I would like to make a prediction of a wave with autoregression. And I have fitted a AR model to the data and tested the prediction on test data but my problem is that the mean squared error is lowest for first order polynomial.. what dose that mean?
And I cant predict more that the length of the training set... When I use a longer training set I get only zeros at the end.. Is this correct or what we expect and then why? See picture
% load data
clear;
close all;
load Cv52.mat;
format long
eta_snl = Cv52.PG.eta_snl;
t_snl_dnum = Cv52.PG.t_datenum;
t_snl_time = datetime(t_snl_dnum','Format','HH:mm:ss.SSS','convertFrom','datenum');
initial_t = datetime('09 07, 2019, 17:11:43.000','Format','MM dd, uuuu, HH:mm:ss.SSS');
final_t = datetime('09 07, 2019, 17:18:59.000','Format','MM dd, uuuu, HH:mm:ss.SSS');
% splite date, training/validation/test
init = 1;
init_val = 2;
final = 2000;
split = 400;
ssize = 2;
data = eta_snl(1:final);
trein_data = data(init:ssize:split);
val_data = data(init_val:ssize:split);
test_data = data(split:ssize:final);
t_snl_time = t_snl_time(init:final);
t_train = t_snl_time(init:ssize:split);
t_val = t_snl_time(init_val:ssize:split);
t_test = t_snl_time(split:ssize:final);
% hyperparameters
deg = 40; % degree of polynomial
%
trein_score = zeros(1, length(deg));
test_score = zeros(1, length(deg));
for j = 1 : deg
% construct matrices
m = length(trein_data)- j;
X = zeros(m, j);
Y = zeros(1, m);
for p = 1:m
X(p, 1:j) = trein_data(p+1:p+j);
Y(p) = trein_data(p);
end
% AR model
% weights, beta is determined by minimize the least square problem
beta = (X'*X)\ X' * Y';
Y_pred_trein = beta' * X';
% test and validation of model
% construct matrices
X_val = zeros(length(val_data) - j, j);
X_test = zeros(length(test_data) - j, j);
for p = 1:length(val_data) - j
X_val(p, 1:j) = val_data(p+1:p+j);
X_test(p, 1:j) = test_data(p+1:p+j);
end
% predict
Y_pred_val = X_val * beta;
Y_pred_test = X_test * beta;
% error / validation score
test_score(j) = mean((Y_pred_test - test_data(1:length(Y_pred_test))).^2);
trein_score(j) = mean((Y_pred_trein - Y).^2);
if j == 10
figure;
hold on;
plot(t_snl_time, data, 'b')
plot(t_train(1:length(Y_pred_trein)), Y_pred_trein, 'r')

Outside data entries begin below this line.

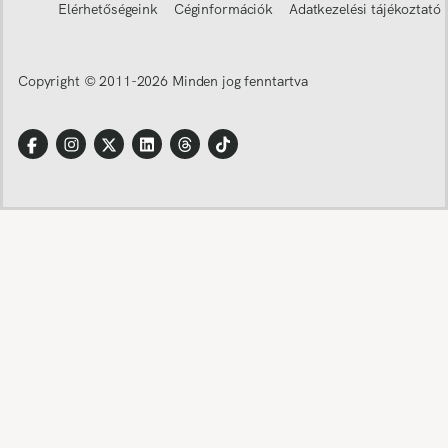
Elérhetőségeink
Céginformációk
Adatkezelési tájékoztató
Copyright © 2011-
2026
Minden jog fenntartva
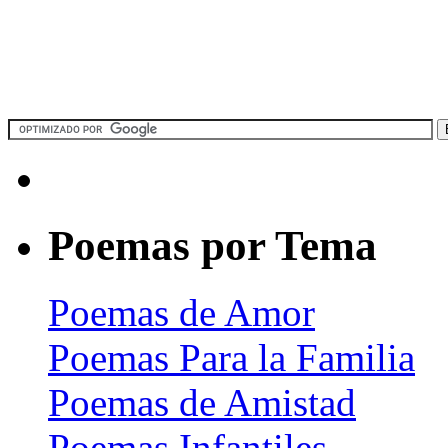
Poemas por Tema
Poemas de Amor
Poemas Para la Familia
Poemas de Amistad
Poemas Infantiles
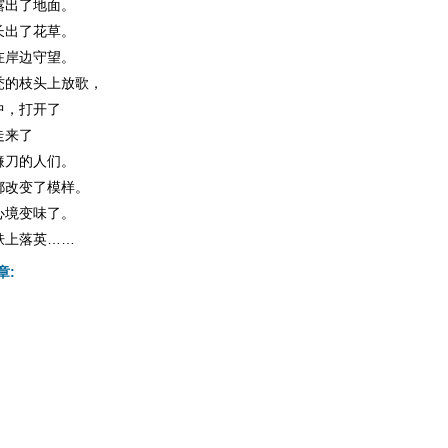
露出了地面。
长出了花草。
在岸边守望。
秃的枝头上放歌，
中，打开了
走来了
镰刀的人们。
都改变了模样。
心境变味了。
肤上落英……
章:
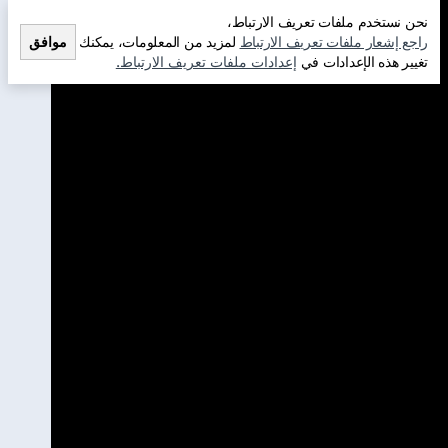
نحن نستخدم ملفات تعريف الارتباط،
راجع إشعار ملفات تعريف الارتباط
لمزيد من المعلومات، يمكنك
موافق
تغيير هذه الإعدادات في
إعدادات ملفات تعريف الارتباط.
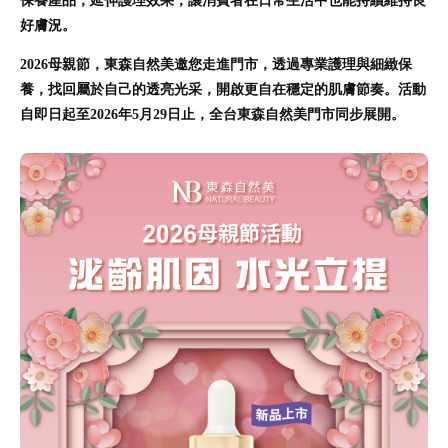
保養產品，延伸護理效果，讓消費者在日常生活中也能持續維持良
好膚況。
2026母親節，東森自然美邀您走進門市，透過專業護理與細緻保
養，找回屬於自己的透亮光采，開啟更自在穩定的肌膚節奏。活動
自即日起至2026年5月29日止，全台東森自然美門市同步展開。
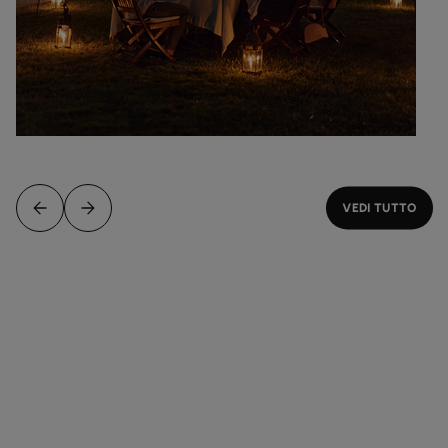
VEDI TUTTO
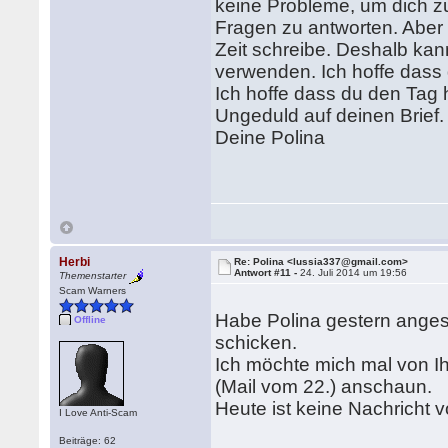
keine Probleme, um dich zu
Fragen zu antworten. Aber d
Zeit schreibe. Deshalb kan
verwenden. Ich hoffe dass 
Ich hoffe dass du den Tag 
Ungeduld auf deinen Brief.
Deine Polina
Herbi
Re: Polina <lussia337@gmail.com>
Antwort #11 -
24. Juli 2014 um 19:56
Themenstarter
Scam Warners
Habe Polina gestern angesc
Offline
schicken.
Ich möchte mich mal von I
(Mail vom 22.) anschaun.
Heute ist keine Nachricht 
I Love Anti-Scam
Beiträge: 62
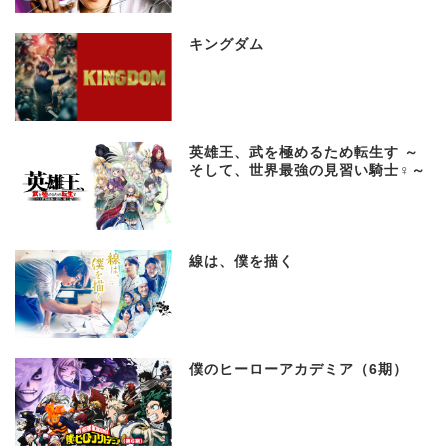
キングダム
英雄王、武を極めるため転生す ～
そして、世界最強の見習い騎士♀～
線は、僕を描く
僕のヒーローアカデミア（6期）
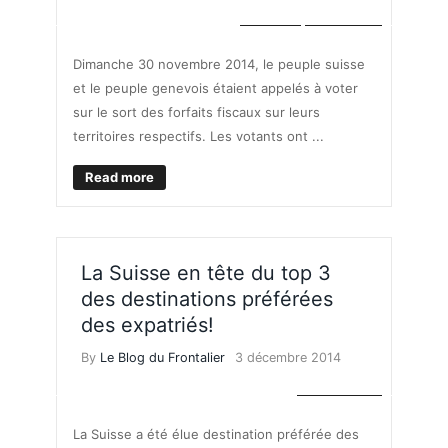
IMPÔTS
POLITIQUE
Dimanche 30 novembre 2014, le peuple suisse
et le peuple genevois étaient appelés à voter
sur le sort des forfaits fiscaux sur leurs
territoires respectifs. Les votants ont ...
Read more
La Suisse en tête du top 3
des destinations préférées
des expatriés!
By
Le Blog du Frontalier
3 décembre 2014
S'INSTALLER
La Suisse a été élue destination préférée des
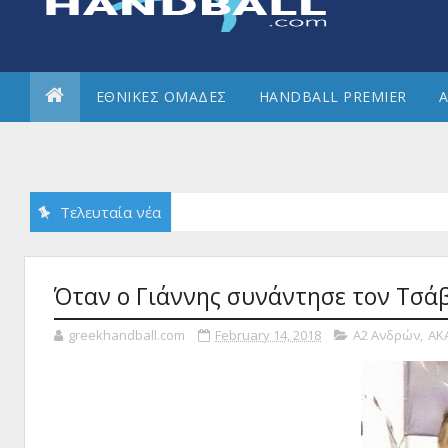
ΕΘΝΙΚΕΣ ΟΜΑΔΕΣ
HANDBALL PREMIER
Α
Τελευταία νέα
Όταν ο Γιάννης συνάντησε τον Τσά
greekhandball.com
February 14, 2018
Α2 Ανδρών
,
ΑΚ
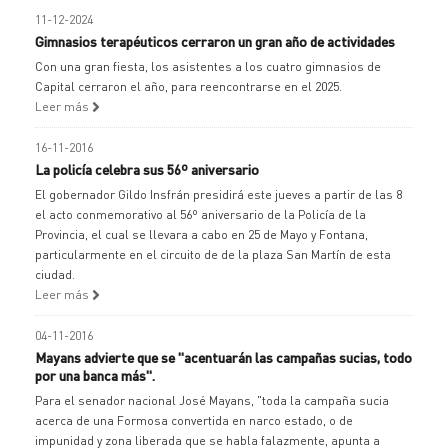
11-12-2024
Gimnasios terapéuticos cerraron un gran año de actividades
Con una gran fiesta, los asistentes a los cuatro gimnasios de
Capital cerraron el año, para reencontrarse en el 2025.
Leer más
16-11-2016
La policía celebra sus 56º aniversario
El gobernador Gildo Insfrán presidirá este jueves a partir de las 8
el acto conmemorativo al 56º aniversario de la Policía de la
Provincia, el cual se llevara a cabo en 25 de Mayo y Fontana,
particularmente en el circuito de de la plaza San Martín de esta
ciudad.
Leer más
04-11-2016
Mayans advierte que se "acentuarán las campañas sucias, todo
por una banca más".
Para el senador nacional José Mayans, "toda la campaña sucia
acerca de una Formosa convertida en narco estado, o de
impunidad y zona liberada que se habla falazmente, apunta a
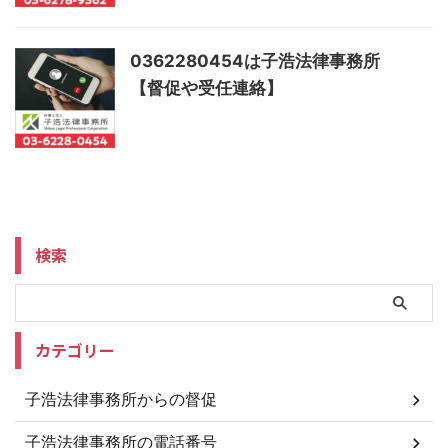
0362280454は子浩法律事務所
【督促や受任連絡】
検索
カテゴリー
子浩法律事務所からの督促
子浩法律事務所の電話番号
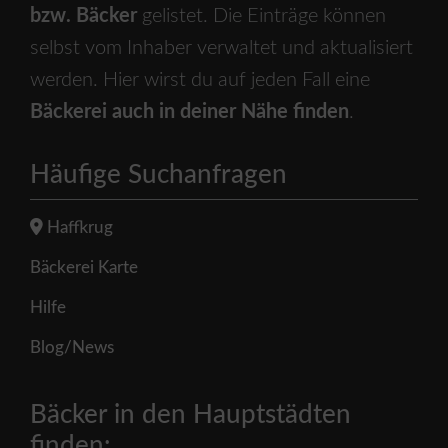
bzw. Bäcker
gelistet. Die Einträge können
selbst vom Inhaber verwaltet und aktualisiert
werden. Hier wirst du auf jeden Fall eine
Bäckerei auch in deiner Nähe finden
.
Häufige Suchanfragen
Haffkrug
Bäckerei Karte
Hilfe
Blog/News
Bäcker in den Hauptstädten
finden:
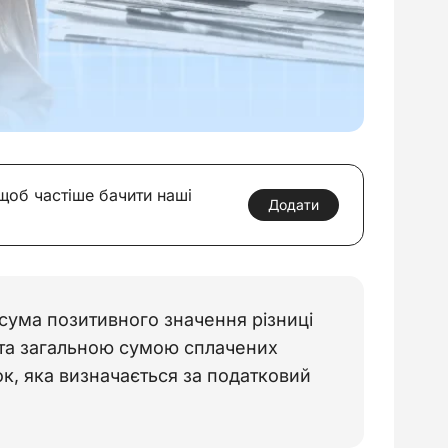
 щоб частіше бачити наші
Додати
сума позитивного значення різниці
 та загальною сумою сплачених
ок, яка визначається за податковий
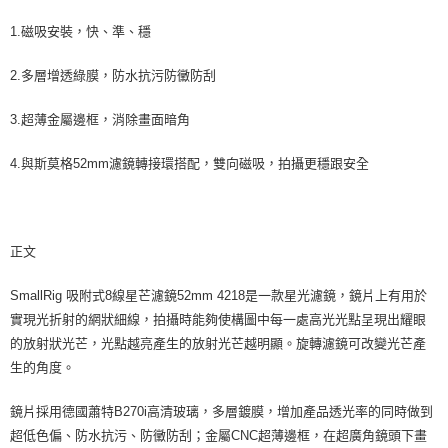
相關說明
【關於「AFTEE先享後付」】
1.磁吸安裝，快、準、穩
ATM付款
AFTEE先享後付是「在收到商品之後才付款」的支付方式。 讓您購物簡單
便利好安心！
2.多層增透綠膜，防水抗污防黴防刮
１．簡單：不需註冊會員、不需綁卡、不需儲值。
運送方式
２．便利：只要手機號碼，簡訊認證，即可結帳。
３．安心：先確認商品／服務後，再付款。
3.超薄金屬邊框，消除畫面暗角
全家取貨付款
每筆NT$60，滿NT$399(含以上)免運費
【「AFTEE先享後付」結帳流程】
4.與斯莫格52mm濾鏡轉接環搭配，雙向磁吸，拍攝更穩跟安全
１．於結帳方式選擇「AFTEE先享後付」後，將跳轉至「AFTEE先享後付」
萊爾富取貨付款
結帳頁面，進行簡訊認證並確認金額後，即可完成結帳。
２．訂單成立數日內，您將收到繳費通知簡訊。
每筆NT$60，滿NT$399(含以上)免運費
３．收到繳費通知簡訊後14天內，點擊此簡訊中的連結，可透過四大超商／
ATM／網路銀行／等多元方式進行付款，方視為交易完成。
正文
7-11取貨付款
※ 請注意：結帳手續完成當下不需立刻繳費，但若您需要取消訂單，請聯絡
每筆NT$60，滿NT$399(含以上)免運費
購買商品的店家。未經商家同意取消之訂單仍視為有效，需透過AFTEE先享
SmallRig 吸附式8線星芒濾鏡52mm 4218是一款星光濾鏡，鏡片上有用於
後付繳納相關費用。
宅配
※ 交易是否成功請以「AFTEE先享後付 」之結帳頁面顯示為準，若有關於
實現光折射的網狀細線，拍攝時能夠使構圖中每一處高光光點呈現出耀眼
是否繳費成功／繳費後需取消欲退款等相關疑問，請聯繫「AFTEE先享後付
每筆NT$75，滿NT$399(含以上)免運費
的放射狀光芒，光點越亮產生的放射光芒越明顯。旋轉濾鏡可改變光芒產
客戶支援中心」
https://netprotections.freshdesk.com/support/home
生的角度。
付款後門市自取
【注意事項】
１．透過由恩沛科技股份有限公司提供之「AFTEE先享後付」服務完成之交
免運費
鏡片採用德國蕭特B270i高清玻璃，多層鍍膜，增加產品透光率的同時做到
易，需依本服務之必要範圍內提供個人資料，並將交易相關給付款項請求債
超低色偏、防水抗污、防黴防刮；金屬CNC超薄邊框，在超廣角鏡頭下畫
權轉讓予恩沛科技股份有限公司。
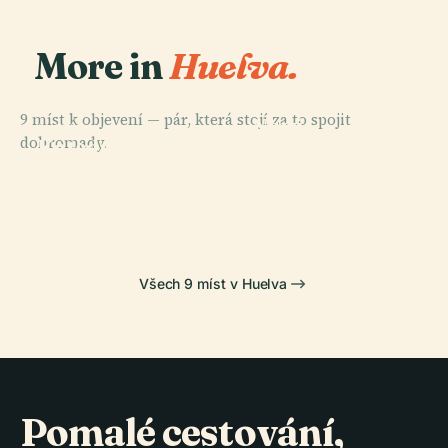
More in
Huelva.
PLACE
9 míst k objevení — pár, která stojí za to spojit
Nový
PLACE
dohromady.
Katedrála V
Colombino
PLACE
Advokátní
Huelvě
Stadion
PLACE
Přístav Huelva
Komora
Všech 9 míst v Huelva
Pomalé cestování,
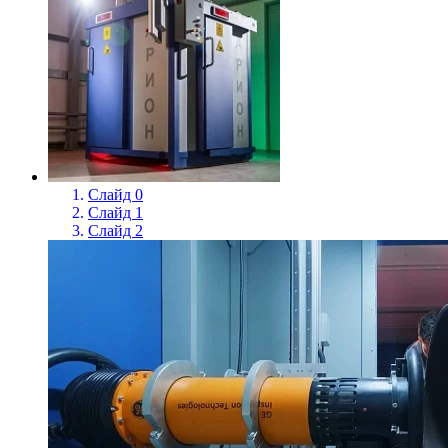
Слайд 0
Слайд 1
Слайд 2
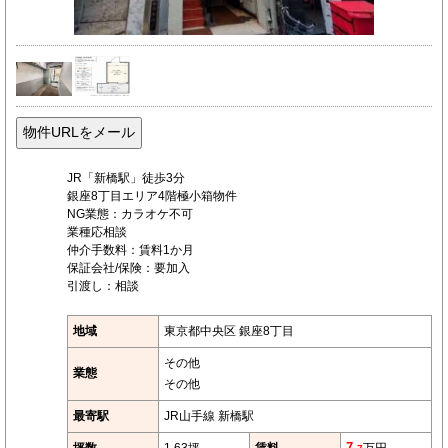
JR「新橋駅」徒歩3分
銀座8丁目エリア4階極小箱物件
NG業態：カラオケ不可
業種応相談
仲介手数料：賃料1か月
保証会社/保険：要加入
引渡し：相談
地域
東京都中央区 銀座8丁目
その他
業態
その他
最寄駅
JR山手線 新橋駅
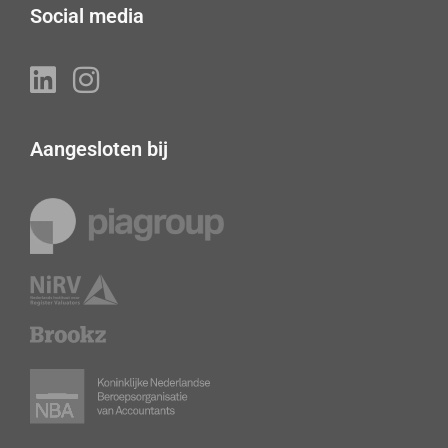
Social media
Aangesloten bij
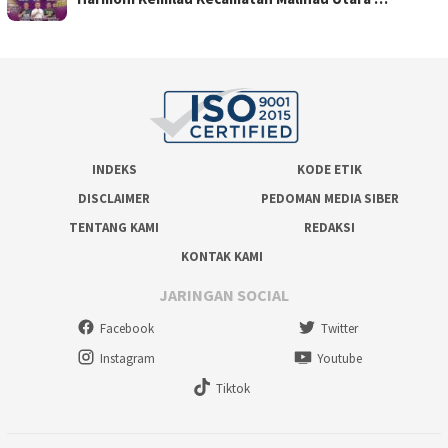
INDEKS
KODE ETIK
DISCLAIMER
PEDOMAN MEDIA SIBER
TENTANG KAMI
REDAKSI
KONTAK KAMI
JARINGAN SOCIAL
Facebook
Twitter
Instagram
Youtube
Tiktok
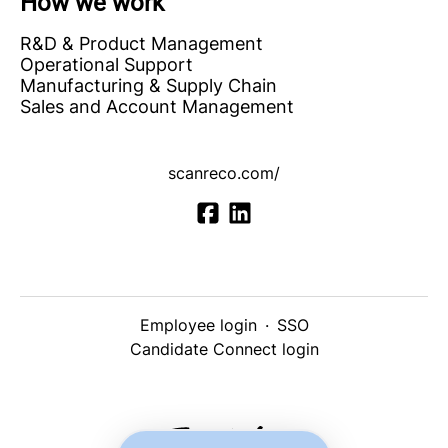
How we work
R&D & Product Management
Operational Support
Manufacturing & Supply Chain
Sales and Account Management
scanreco.com/
Employee login
·
SSO
Candidate Connect login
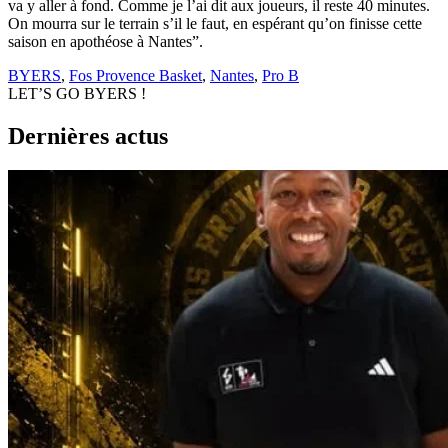
va y aller à fond. Comme je l’ai dit aux joueurs, il reste 40 minutes.
On mourra sur le terrain s’il le faut, en espérant qu’on finisse cette
saison en apothéose à Nantes”.
BYERS
,
Fos Provence Basket
,
Nantes
,
Pro B
LET’S GO BYERS !
Dernières actus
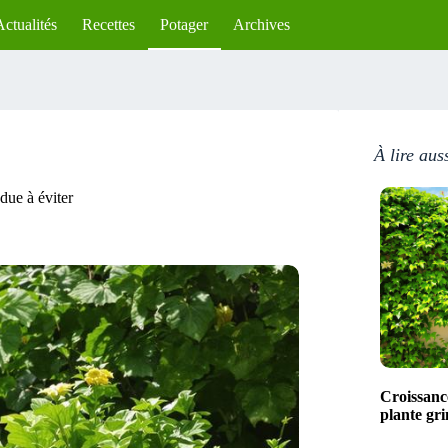
Actualités
Recettes
Potager
Archives
À lire aus
due à éviter
Croissance
plante gr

plot(t_val(1:length(Y_pred_val)), Y_pred_val, 'k')
plot(t_test(1:length(Y_pred_test)), Y_pred_test, 'r')
legend('Actual Data', 'Model fit' , 'Model validation', 'Model test');
xlabel('Time');
title('AR-model, CV52 pole 2');
end
end
figure;
hold on;
plot(1:1:deg, trein_score, 'b.-')
plot(1:1:deg, test_score, 'r.-')
legend('Treining score', 'Test score', 'Location','Best');
xlabel('Polynomial degree');
ylabel('Mean squared error');
title('AR-model evaluation');
This is the code I have written in MATLAB.